What is needed: Reproduce verbatim the rows from the start of the records up to and including the line containing "collector number: 83569".

Raw data:
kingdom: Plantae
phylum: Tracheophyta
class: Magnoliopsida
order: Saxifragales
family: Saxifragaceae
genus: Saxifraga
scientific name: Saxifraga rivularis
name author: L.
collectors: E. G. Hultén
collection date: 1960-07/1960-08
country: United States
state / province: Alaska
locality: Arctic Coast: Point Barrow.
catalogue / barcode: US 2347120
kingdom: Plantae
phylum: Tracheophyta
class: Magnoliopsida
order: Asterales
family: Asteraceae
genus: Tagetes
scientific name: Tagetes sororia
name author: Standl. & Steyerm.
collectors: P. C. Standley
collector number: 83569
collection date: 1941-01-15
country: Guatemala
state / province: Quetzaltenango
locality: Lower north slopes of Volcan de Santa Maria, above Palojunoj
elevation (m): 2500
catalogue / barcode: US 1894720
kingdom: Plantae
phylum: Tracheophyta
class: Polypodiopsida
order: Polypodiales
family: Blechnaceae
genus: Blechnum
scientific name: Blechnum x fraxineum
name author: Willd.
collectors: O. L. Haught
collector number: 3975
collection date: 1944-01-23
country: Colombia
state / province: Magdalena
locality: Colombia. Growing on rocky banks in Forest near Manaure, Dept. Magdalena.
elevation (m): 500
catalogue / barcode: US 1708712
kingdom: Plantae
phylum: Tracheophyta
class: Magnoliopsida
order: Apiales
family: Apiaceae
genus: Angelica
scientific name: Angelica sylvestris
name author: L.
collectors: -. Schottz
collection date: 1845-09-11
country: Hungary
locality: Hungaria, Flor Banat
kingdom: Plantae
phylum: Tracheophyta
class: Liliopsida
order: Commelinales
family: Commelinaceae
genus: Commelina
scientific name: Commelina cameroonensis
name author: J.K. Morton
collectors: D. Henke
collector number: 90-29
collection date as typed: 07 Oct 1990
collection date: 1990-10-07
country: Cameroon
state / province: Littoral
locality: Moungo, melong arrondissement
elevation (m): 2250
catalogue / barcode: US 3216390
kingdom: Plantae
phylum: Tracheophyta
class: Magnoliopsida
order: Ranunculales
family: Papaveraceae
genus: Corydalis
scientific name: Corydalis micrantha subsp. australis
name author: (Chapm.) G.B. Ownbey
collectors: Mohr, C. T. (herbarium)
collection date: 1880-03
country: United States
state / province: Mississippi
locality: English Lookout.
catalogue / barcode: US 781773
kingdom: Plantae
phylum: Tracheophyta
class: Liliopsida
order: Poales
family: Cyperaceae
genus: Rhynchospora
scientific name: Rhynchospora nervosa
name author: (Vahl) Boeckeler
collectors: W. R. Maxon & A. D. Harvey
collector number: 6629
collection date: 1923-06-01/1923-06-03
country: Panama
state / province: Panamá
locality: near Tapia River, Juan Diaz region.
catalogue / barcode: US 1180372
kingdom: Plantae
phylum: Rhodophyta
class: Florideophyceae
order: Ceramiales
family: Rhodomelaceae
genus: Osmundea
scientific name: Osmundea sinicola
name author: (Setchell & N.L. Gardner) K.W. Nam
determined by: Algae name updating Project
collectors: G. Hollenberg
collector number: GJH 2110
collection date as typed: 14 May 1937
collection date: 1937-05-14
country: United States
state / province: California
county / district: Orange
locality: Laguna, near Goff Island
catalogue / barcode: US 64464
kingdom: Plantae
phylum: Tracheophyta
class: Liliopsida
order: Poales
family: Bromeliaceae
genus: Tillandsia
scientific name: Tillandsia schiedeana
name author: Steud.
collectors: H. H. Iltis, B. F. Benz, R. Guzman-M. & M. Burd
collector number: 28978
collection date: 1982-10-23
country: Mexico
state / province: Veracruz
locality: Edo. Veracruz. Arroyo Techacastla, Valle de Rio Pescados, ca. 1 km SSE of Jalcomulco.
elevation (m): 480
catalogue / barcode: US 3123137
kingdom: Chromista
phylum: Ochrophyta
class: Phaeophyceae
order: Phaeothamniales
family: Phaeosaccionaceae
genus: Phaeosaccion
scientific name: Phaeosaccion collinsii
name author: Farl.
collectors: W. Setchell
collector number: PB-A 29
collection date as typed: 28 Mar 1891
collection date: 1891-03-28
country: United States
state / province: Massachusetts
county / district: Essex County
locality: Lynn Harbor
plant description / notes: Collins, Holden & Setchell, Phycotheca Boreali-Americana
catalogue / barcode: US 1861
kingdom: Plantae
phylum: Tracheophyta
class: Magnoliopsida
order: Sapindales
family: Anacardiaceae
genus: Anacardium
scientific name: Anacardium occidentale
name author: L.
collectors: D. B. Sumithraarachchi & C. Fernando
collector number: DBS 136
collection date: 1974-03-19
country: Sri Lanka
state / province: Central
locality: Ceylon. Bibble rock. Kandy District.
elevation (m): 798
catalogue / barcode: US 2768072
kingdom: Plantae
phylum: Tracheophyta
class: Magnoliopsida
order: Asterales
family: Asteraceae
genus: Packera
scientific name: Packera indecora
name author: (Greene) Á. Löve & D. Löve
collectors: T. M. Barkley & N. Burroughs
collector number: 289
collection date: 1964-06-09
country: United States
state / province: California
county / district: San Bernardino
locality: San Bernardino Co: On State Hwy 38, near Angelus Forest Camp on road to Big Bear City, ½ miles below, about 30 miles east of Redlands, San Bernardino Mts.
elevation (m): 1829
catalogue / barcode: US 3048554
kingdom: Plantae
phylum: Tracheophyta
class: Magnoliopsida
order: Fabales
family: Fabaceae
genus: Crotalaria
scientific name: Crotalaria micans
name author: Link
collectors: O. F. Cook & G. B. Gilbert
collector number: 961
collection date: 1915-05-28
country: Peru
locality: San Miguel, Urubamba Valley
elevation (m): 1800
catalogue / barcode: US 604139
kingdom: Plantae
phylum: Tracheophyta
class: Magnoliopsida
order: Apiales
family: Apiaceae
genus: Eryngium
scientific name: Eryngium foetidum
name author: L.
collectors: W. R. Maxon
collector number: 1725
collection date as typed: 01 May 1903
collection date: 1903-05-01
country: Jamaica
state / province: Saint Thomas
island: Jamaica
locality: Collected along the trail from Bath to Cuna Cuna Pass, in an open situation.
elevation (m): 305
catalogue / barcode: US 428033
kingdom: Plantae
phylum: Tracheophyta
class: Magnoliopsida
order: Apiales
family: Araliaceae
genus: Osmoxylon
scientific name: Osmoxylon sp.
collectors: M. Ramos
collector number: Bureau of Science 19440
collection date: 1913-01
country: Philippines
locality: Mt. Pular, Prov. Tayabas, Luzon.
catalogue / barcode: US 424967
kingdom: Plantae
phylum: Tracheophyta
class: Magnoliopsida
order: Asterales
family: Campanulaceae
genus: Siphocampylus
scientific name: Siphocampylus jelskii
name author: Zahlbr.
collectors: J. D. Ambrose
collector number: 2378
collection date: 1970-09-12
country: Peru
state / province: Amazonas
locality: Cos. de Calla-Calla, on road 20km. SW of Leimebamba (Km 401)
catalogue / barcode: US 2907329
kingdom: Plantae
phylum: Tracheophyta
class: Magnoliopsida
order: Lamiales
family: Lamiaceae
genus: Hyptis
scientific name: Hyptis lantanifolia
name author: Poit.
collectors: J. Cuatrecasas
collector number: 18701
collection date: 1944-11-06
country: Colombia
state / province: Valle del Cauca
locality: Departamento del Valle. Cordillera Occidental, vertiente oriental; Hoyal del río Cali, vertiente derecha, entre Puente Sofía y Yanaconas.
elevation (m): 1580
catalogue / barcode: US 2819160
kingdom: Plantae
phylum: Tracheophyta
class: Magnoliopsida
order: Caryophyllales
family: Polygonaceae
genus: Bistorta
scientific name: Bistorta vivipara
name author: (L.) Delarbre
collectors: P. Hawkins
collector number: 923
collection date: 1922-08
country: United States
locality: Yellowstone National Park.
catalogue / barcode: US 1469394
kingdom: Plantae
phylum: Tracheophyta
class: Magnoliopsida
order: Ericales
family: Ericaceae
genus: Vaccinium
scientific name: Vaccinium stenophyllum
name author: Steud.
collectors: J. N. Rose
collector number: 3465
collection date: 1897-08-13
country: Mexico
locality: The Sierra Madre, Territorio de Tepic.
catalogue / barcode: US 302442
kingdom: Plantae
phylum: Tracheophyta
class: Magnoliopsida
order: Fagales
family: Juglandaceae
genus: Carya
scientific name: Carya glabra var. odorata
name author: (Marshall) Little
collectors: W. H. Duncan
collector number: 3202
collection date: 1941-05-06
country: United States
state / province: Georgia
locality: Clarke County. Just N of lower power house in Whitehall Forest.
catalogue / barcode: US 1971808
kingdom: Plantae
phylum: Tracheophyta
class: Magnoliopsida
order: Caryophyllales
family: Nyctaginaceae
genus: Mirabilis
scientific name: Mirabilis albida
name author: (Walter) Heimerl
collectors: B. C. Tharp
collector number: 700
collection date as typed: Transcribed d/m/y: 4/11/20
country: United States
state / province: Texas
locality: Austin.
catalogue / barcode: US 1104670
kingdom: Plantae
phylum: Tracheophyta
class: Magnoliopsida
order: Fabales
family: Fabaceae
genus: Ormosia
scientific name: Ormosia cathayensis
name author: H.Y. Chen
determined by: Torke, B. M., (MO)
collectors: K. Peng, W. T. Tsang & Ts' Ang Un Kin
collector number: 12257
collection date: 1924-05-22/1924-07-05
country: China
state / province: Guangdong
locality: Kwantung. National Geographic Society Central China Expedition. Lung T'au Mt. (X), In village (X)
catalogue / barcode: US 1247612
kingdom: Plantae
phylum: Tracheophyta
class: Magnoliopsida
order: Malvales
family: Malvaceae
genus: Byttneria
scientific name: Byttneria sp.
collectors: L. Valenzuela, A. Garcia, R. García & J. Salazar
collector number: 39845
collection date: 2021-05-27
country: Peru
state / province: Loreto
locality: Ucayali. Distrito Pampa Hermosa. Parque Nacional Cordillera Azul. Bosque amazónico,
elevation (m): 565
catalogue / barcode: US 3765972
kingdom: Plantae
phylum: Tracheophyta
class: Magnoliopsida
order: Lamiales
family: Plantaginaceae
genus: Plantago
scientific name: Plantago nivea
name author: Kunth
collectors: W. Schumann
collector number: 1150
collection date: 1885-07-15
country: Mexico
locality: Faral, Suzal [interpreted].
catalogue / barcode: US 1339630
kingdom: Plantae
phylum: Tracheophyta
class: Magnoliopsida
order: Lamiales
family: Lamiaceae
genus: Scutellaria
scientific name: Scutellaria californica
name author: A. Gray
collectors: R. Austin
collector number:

Complete output:
kingdom: Plantae
phylum: Tracheophyta
class: Magnoliopsida
order: Saxifragales
family: Saxifragaceae
genus: Saxifraga
scientific name: Saxifraga rivularis
name author: L.
collectors: E. G. Hultén
collection date: 1960-07/1960-08
country: United States
state / province: Alaska
locality: Arctic Coast: Point Barrow.
catalogue / barcode: US 2347120
kingdom: Plantae
phylum: Tracheophyta
class: Magnoliopsida
order: Asterales
family: Asteraceae
genus: Tagetes
scientific name: Tagetes sororia
name author: Standl. & Steyerm.
collectors: P. C. Standley
collector number: 83569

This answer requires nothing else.